By this point in our travels around Myanmar, one would think that we would have planned on not trusting public transport. Taking the train from Yangon to Mandalay, the boat from Mandalay to Bagan and the chicken bus from Bagan to Inle Lake had all resulted in uncomfortably long journeys. Distances that could be covered in a couple of hours in other nations takes 3-4 times longer here. But, here we are, once again, relying on the good ole train to get us from Kyaiktiyo to Mawlaymine – a four hour ride…on paper. To be fair, our other option was another chicken bus that we would have had to sit on plastic chairs in the middle aisle for the entire ride shifting and moving everytime the bus picked up someone new or let someone off. The train appealed more in this case.

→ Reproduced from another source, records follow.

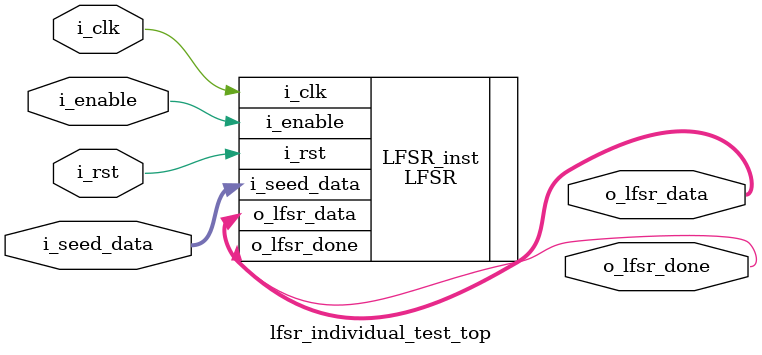
<source format=v>
`timescale 1ns / 1ps



module lfsr_individual_test_top(
        input i_clk,
        input i_rst,
        input i_enable,
        
        // Optional Seed Value
        input  [5-1:0] i_seed_data,
        
        output [5-1:0] o_lfsr_data,
        output o_lfsr_done
    );
    
    LFSR #(.NUM_BITS(5)) LFSR_inst
         (.i_clk       (i_clk),
          .i_rst       (i_rst),
          .i_enable    (i_enable),
          .i_seed_data (i_seed_data), 
          .o_lfsr_data (o_lfsr_data),
          .o_lfsr_done (o_lfsr_done)
          );
          
endmodule

</source>
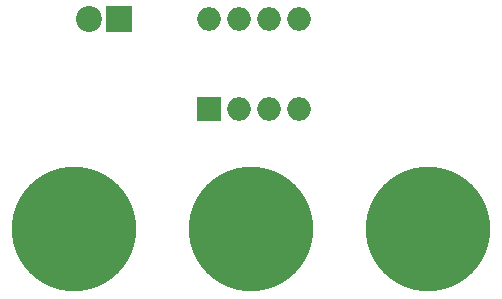
<source format=gbr>
G04 #@! TF.FileFunction,Soldermask,Bot*
%FSLAX46Y46*%
G04 Gerber Fmt 4.6, Leading zero omitted, Abs format (unit mm)*
G04 Created by KiCad (PCBNEW 4.0.5) date Friday, March 24, 2017 'PMt' 10:18:35 PM*
%MOMM*%
%LPD*%
G01*
G04 APERTURE LIST*
%ADD10C,0.100000*%
%ADD11R,2.200000X2.200000*%
%ADD12C,2.200000*%
%ADD13R,2.000000X2.000000*%
%ADD14O,2.000000X2.000000*%
%ADD15C,10.560000*%
G04 APERTURE END LIST*
D10*
D11*
X146050000Y-71120000D03*
D12*
X143510000Y-71120000D03*
D13*
X153670000Y-78740000D03*
D14*
X161290000Y-71120000D03*
X156210000Y-78740000D03*
X158750000Y-71120000D03*
X158750000Y-78740000D03*
X156210000Y-71120000D03*
X161290000Y-78740000D03*
X153670000Y-71120000D03*
D15*
X142240000Y-88900000D03*
X172210000Y-88900000D03*
X157230000Y-88900000D03*
M02*

</source>
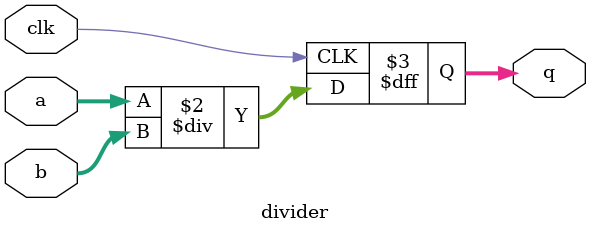
<source format=v>
module divider(
    input clk,
    input signed[7:0] a,
    input signed[7:0] b,
    output reg signed[7:0] q
);

always@(posedge clk) begin
    q <= a / b;
end

endmodule
</source>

Only four hours, no problem – two ordinary tickets please ($2)! Unlike the ride though the north, the south was bustling with life and energy. Beautiful fields of rice burst to life, tiny villages line the train tracks and the kids all come out to watch and wave the train through.

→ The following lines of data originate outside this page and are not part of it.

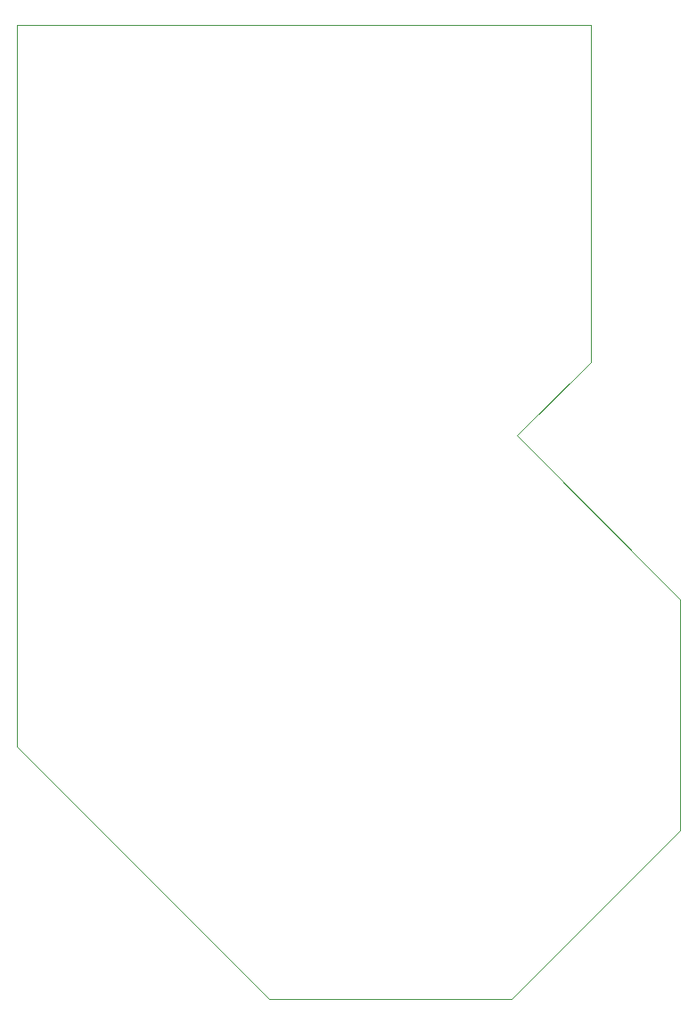
<source format=gbr>
%TF.GenerationSoftware,KiCad,Pcbnew,8.0.7*%
%TF.CreationDate,2025-01-02T13:50:36-06:00*%
%TF.ProjectId,fuckball,6675636b-6261-46c6-9c2e-6b696361645f,rev?*%
%TF.SameCoordinates,Original*%
%TF.FileFunction,Profile,NP*%
%FSLAX46Y46*%
G04 Gerber Fmt 4.6, Leading zero omitted, Abs format (unit mm)*
G04 Created by KiCad (PCBNEW 8.0.7) date 2025-01-02 13:50:36*
%MOMM*%
%LPD*%
G01*
G04 APERTURE LIST*
%TA.AperFunction,Profile*%
%ADD10C,0.050000*%
%TD*%
G04 APERTURE END LIST*
D10*
X215000000Y-69000000D02*
X208000000Y-76000000D01*
X223500000Y-91500000D01*
X223500000Y-113500000D01*
X207500000Y-129500000D01*
X184500000Y-129500000D01*
X160500000Y-105500000D01*
X160500000Y-37000000D01*
X215000000Y-37000000D01*
X215000000Y-69000000D01*
M02*

</source>
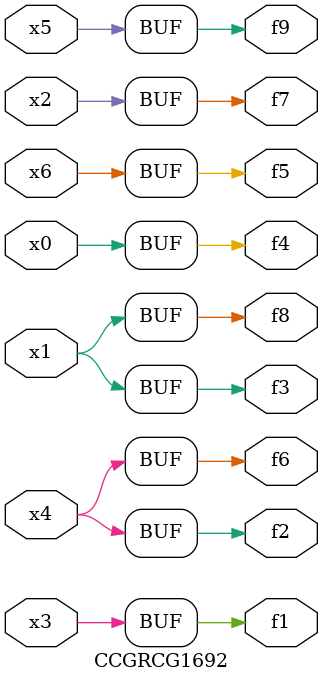
<source format=v>
module CCGRCG1692(
	input x0, x1, x2, x3, x4, x5, x6,
	output f1, f2, f3, f4, f5, f6, f7, f8, f9
);
	assign f1 = x3;
	assign f2 = x4;
	assign f3 = x1;
	assign f4 = x0;
	assign f5 = x6;
	assign f6 = x4;
	assign f7 = x2;
	assign f8 = x1;
	assign f9 = x5;
endmodule

</source>
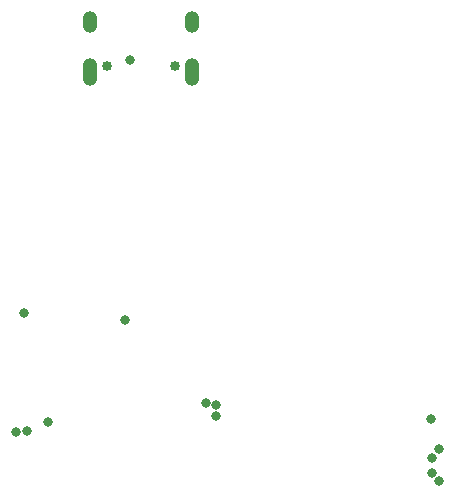
<source format=gbs>
%FSLAX25Y25*%
%MOIN*%
G70*
G01*
G75*
G04 Layer_Color=16711935*
%ADD10C,0.00787*%
%ADD11C,0.01181*%
%ADD12R,0.02756X0.04921*%
%ADD13O,0.07874X0.05906*%
%ADD14R,0.07874X0.05906*%
%ADD15C,0.11811*%
%ADD16R,0.01181X0.03347*%
%ADD17R,0.02362X0.03347*%
%ADD18R,0.03543X0.06693*%
%ADD19O,0.05906X0.07874*%
%ADD20R,0.05906X0.07874*%
%ADD21R,0.05512X0.02362*%
%ADD22R,0.03150X0.07874*%
%ADD23R,0.02362X0.07874*%
%ADD24O,0.07480X0.12992*%
%ADD25R,0.01575X0.04724*%
%ADD26R,0.03937X0.03543*%
%ADD27O,0.02362X0.05512*%
%ADD28R,0.02362X0.01969*%
%ADD29R,0.01969X0.02362*%
%ADD30R,0.04921X0.02756*%
%ADD31R,0.03543X0.03937*%
%ADD32R,0.05118X0.03150*%
%ADD33R,0.03150X0.05118*%
%ADD34R,0.03150X0.03150*%
%ADD35R,0.06693X0.03543*%
%ADD36R,0.03543X0.02362*%
G04:AMPARAMS|DCode=37|XSize=98.43mil|YSize=59.06mil|CornerRadius=14.76mil|HoleSize=0mil|Usage=FLASHONLY|Rotation=90.000|XOffset=0mil|YOffset=0mil|HoleType=Round|Shape=RoundedRectangle|*
%AMROUNDEDRECTD37*
21,1,0.09843,0.02953,0,0,90.0*
21,1,0.06890,0.05906,0,0,90.0*
1,1,0.02953,0.01476,0.03445*
1,1,0.02953,0.01476,-0.03445*
1,1,0.02953,-0.01476,-0.03445*
1,1,0.02953,-0.01476,0.03445*
%
%ADD37ROUNDEDRECTD37*%
%ADD38C,0.07874*%
%ADD39C,0.02559*%
G04:AMPARAMS|DCode=40|XSize=39.37mil|YSize=62.99mil|CornerRadius=17.72mil|HoleSize=0mil|Usage=FLASHONLY|Rotation=180.000|XOffset=0mil|YOffset=0mil|HoleType=Round|Shape=RoundedRectangle|*
%AMROUNDEDRECTD40*
21,1,0.03937,0.02756,0,0,180.0*
21,1,0.00394,0.06299,0,0,180.0*
1,1,0.03543,-0.00197,0.01378*
1,1,0.03543,0.00197,0.01378*
1,1,0.03543,0.00197,-0.01378*
1,1,0.03543,-0.00197,-0.01378*
%
%ADD40ROUNDEDRECTD40*%
G04:AMPARAMS|DCode=41|XSize=39.37mil|YSize=82.68mil|CornerRadius=17.72mil|HoleSize=0mil|Usage=FLASHONLY|Rotation=180.000|XOffset=0mil|YOffset=0mil|HoleType=Round|Shape=RoundedRectangle|*
%AMROUNDEDRECTD41*
21,1,0.03937,0.04724,0,0,180.0*
21,1,0.00394,0.08268,0,0,180.0*
1,1,0.03543,-0.00197,0.02362*
1,1,0.03543,0.00197,0.02362*
1,1,0.03543,0.00197,-0.02362*
1,1,0.03543,-0.00197,-0.02362*
%
%ADD41ROUNDEDRECTD41*%
%ADD42C,0.02362*%
%ADD43C,0.00394*%
%ADD44C,0.02362*%
%ADD45C,0.00984*%
%ADD46C,0.01969*%
%ADD47C,0.00197*%
%ADD48C,0.00500*%
%ADD49C,0.00800*%
%ADD50C,0.00591*%
%ADD51C,0.01000*%
%ADD52R,0.03556X0.05721*%
%ADD53O,0.08674X0.06706*%
%ADD54R,0.08674X0.06706*%
%ADD55C,0.12611*%
%ADD56R,0.01981X0.04147*%
%ADD57R,0.03162X0.04147*%
%ADD58R,0.04343X0.07493*%
%ADD59O,0.06706X0.08674*%
%ADD60R,0.06706X0.08674*%
%ADD61R,0.06312X0.03162*%
%ADD62R,0.03950X0.08674*%
%ADD63R,0.03162X0.08674*%
%ADD64O,0.08280X0.13792*%
%ADD65R,0.02375X0.05524*%
%ADD66R,0.04737X0.04343*%
%ADD67O,0.03162X0.06312*%
%ADD68R,0.03162X0.02769*%
%ADD69R,0.02769X0.03162*%
%ADD70R,0.05721X0.03556*%
%ADD71R,0.04343X0.04737*%
%ADD72R,0.05918X0.03950*%
%ADD73R,0.03950X0.05918*%
%ADD74R,0.03543X0.03543*%
%ADD75R,0.07493X0.04343*%
%ADD76R,0.04343X0.03162*%
G04:AMPARAMS|DCode=77|XSize=106.42mil|YSize=67.06mil|CornerRadius=18.76mil|HoleSize=0mil|Usage=FLASHONLY|Rotation=90.000|XOffset=0mil|YOffset=0mil|HoleType=Round|Shape=RoundedRectangle|*
%AMROUNDEDRECTD77*
21,1,0.10642,0.02953,0,0,90.0*
21,1,0.06890,0.06706,0,0,90.0*
1,1,0.03753,0.01476,0.03445*
1,1,0.03753,0.01476,-0.03445*
1,1,0.03753,-0.01476,-0.03445*
1,1,0.03753,-0.01476,0.03445*
%
%ADD77ROUNDEDRECTD77*%
%ADD78C,0.03359*%
G04:AMPARAMS|DCode=79|XSize=47.37mil|YSize=70.99mil|CornerRadius=21.72mil|HoleSize=0mil|Usage=FLASHONLY|Rotation=180.000|XOffset=0mil|YOffset=0mil|HoleType=Round|Shape=RoundedRectangle|*
%AMROUNDEDRECTD79*
21,1,0.04737,0.02756,0,0,180.0*
21,1,0.00394,0.07099,0,0,180.0*
1,1,0.04343,-0.00197,0.01378*
1,1,0.04343,0.00197,0.01378*
1,1,0.04343,0.00197,-0.01378*
1,1,0.04343,-0.00197,-0.01378*
%
%ADD79ROUNDEDRECTD79*%
G04:AMPARAMS|DCode=80|XSize=47.37mil|YSize=90.68mil|CornerRadius=21.72mil|HoleSize=0mil|Usage=FLASHONLY|Rotation=180.000|XOffset=0mil|YOffset=0mil|HoleType=Round|Shape=RoundedRectangle|*
%AMROUNDEDRECTD80*
21,1,0.04737,0.04724,0,0,180.0*
21,1,0.00394,0.09068,0,0,180.0*
1,1,0.04343,-0.00197,0.02362*
1,1,0.04343,0.00197,0.02362*
1,1,0.04343,0.00197,-0.02362*
1,1,0.04343,-0.00197,-0.02362*
%
%ADD80ROUNDEDRECTD80*%
%ADD81C,0.03162*%
D78*
X-11379Y225702D02*
D03*
X11377D02*
D03*
D79*
X17065Y240190D02*
D03*
X-16990D02*
D03*
D80*
X-16970Y223733D02*
D03*
X17065D02*
D03*
D81*
X-5118Y140945D02*
D03*
X-37795Y103937D02*
D03*
X96850Y107874D02*
D03*
X25000Y108858D02*
D03*
X25197Y112697D02*
D03*
X21752Y113386D02*
D03*
X-3642Y227559D02*
D03*
X-31004Y107087D02*
D03*
X-41732Y103740D02*
D03*
X-38976Y143405D02*
D03*
X96949Y89961D02*
D03*
Y95079D02*
D03*
X99508Y97933D02*
D03*
X99410Y87205D02*
D03*
M02*

</source>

We were starting to enjoy our ride and getting to know the Thai family we shared the bench with when the train broke down at around 5:30 – one hour away from Mawlaymine. Oh great, here we go again. The first vendor to arrive to the train’s aid was, of course, the betel nut purveyor. We can’t go too long without our juicy red nicotine fix now can we? Soon after, setting up right next to him was a lady selling simple food. At around 6:30 a truck shows up and people start to get pile on. Not knowing how much or where it was going, we hesitated until it was too late to get a space. Upon returning to the train, a man who appeared somewhat official told me that a train was coming and that we could get on it. Not more than 10 minutes later a train pulls up along side ours. People start to pile on including the military guys sharing our car. The Thai family & local Burmese woman stay put and encourage us to do the same. Believing the man, I convince Tracy to grab her bag and give it a try. As we jump down out of our train, and start to walk to the door, the train starts to pull away! Instinctively I start to run for the door, ready to try and jump on. I then look up and notice that it’s not an actual passenger train, but a cargo one. At the same time, Tracy hollers, “No, I’m not getting on that train.” Seeing the futility in actually running down a moving freight train while being burdened with backpacks, we turn around to head back to our original train defeated. The local woman sitting next to us met us and grabbed Tracy’s hand leading us back to the train and shaking her head as if saying, “see, we told you so.” Lesson learned…the local people in Burma will look after you, they have your best interest at heart.
With yet another Burmese sunset aboard public transport under our belt, visions of sleeping on the train start to set in. Somehow, someway, thank God, the men find a way to get the train moving again. After an hour of chugging down the tracks we look out to the left of the train and there sits the cargo train that we had tried to run for, presumably broken down as well. The train slows to a crawl and several people jump back on the train, including all the military guys. Others had set up a mini camp – complete with bonfire and music. After a polite ‘I told you so’ hit from the Thai mother, the train pulls away from the scene in short order leaving many behind.
Around 10:00 PM, 4 hours late, the train arrives into Mawlaymine. Perhaps one day we will learn that public transport is not all that great in Myanmar, but then again we have some good memories all the same!